(Page-level text extractions)

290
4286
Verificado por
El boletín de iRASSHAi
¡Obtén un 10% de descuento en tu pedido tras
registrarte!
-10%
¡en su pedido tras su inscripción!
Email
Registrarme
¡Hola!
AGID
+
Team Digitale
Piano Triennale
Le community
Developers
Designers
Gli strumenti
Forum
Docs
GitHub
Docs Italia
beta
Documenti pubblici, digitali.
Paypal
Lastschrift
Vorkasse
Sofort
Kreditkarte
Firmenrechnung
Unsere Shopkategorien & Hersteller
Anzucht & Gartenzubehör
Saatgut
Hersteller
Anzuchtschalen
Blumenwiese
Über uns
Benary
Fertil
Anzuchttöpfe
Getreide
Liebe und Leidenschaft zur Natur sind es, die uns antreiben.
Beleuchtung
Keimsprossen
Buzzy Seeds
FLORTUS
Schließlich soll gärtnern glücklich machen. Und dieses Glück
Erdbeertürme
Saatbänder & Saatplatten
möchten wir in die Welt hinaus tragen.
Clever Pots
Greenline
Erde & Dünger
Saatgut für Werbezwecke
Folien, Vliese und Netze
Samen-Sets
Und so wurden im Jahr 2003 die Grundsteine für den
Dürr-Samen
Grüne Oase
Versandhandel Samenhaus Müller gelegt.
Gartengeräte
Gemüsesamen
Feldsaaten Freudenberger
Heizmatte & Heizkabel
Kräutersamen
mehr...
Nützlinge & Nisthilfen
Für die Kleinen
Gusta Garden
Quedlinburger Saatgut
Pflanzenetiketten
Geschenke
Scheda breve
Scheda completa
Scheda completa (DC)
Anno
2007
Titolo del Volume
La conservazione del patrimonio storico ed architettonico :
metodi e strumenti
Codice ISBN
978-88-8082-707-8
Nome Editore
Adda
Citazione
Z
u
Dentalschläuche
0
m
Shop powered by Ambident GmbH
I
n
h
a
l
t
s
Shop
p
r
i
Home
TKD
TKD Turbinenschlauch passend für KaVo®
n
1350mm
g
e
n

#### To-do item:
When you copy the data, keep every line word for word.

#### Task response:
290
4286
Verificado por
El boletín de iRASSHAi
¡Obtén un 10% de descuento en tu pedido tras
registrarte!
-10%
¡en su pedido tras su inscripción!
Email
Registrarme
¡Hola!
AGID
+
Team Digitale
Piano Triennale
Le community
Developers
Designers
Gli strumenti
Forum
Docs
GitHub
Docs Italia
beta
Documenti pubblici, digitali.
Paypal
Lastschrift
Vorkasse
Sofort
Kreditkarte
Firmenrechnung
Unsere Shopkategorien & Hersteller
Anzucht & Gartenzubehör
Saatgut
Hersteller
Anzuchtschalen
Blumenwiese
Über uns
Benary
Fertil
Anzuchttöpfe
Getreide
Liebe und Leidenschaft zur Natur sind es, die uns antreiben.
Beleuchtung
Keimsprossen
Buzzy Seeds
FLORTUS
Schließlich soll gärtnern glücklich machen. Und dieses Glück
Erdbeertürme
Saatbänder & Saatplatten
möchten wir in die Welt hinaus tragen.
Clever Pots
Greenline
Erde & Dünger
Saatgut für Werbezwecke
Folien, Vliese und Netze
Samen-Sets
Und so wurden im Jahr 2003 die Grundsteine für den
Dürr-Samen
Grüne Oase
Versandhandel Samenhaus Müller gelegt.
Gartengeräte
Gemüsesamen
Feldsaaten Freudenberger
Heizmatte & Heizkabel
Kräutersamen
mehr...
Nützlinge & Nisthilfen
Für die Kleinen
Gusta Garden
Quedlinburger Saatgut
Pflanzenetiketten
Geschenke
Scheda breve
Scheda completa
Scheda completa (DC)
Anno
2007
Titolo del Volume
La conservazione del patrimonio storico ed architettonico :
metodi e strumenti
Codice ISBN
978-88-8082-707-8
Nome Editore
Adda
Citazione
Z
u
Dentalschläuche
0
m
Shop powered by Ambident GmbH
I
n
h
a
l
t
s
Shop
p
r
i
Home
TKD
TKD Turbinenschlauch passend für KaVo®
n
1350mm
g
e
n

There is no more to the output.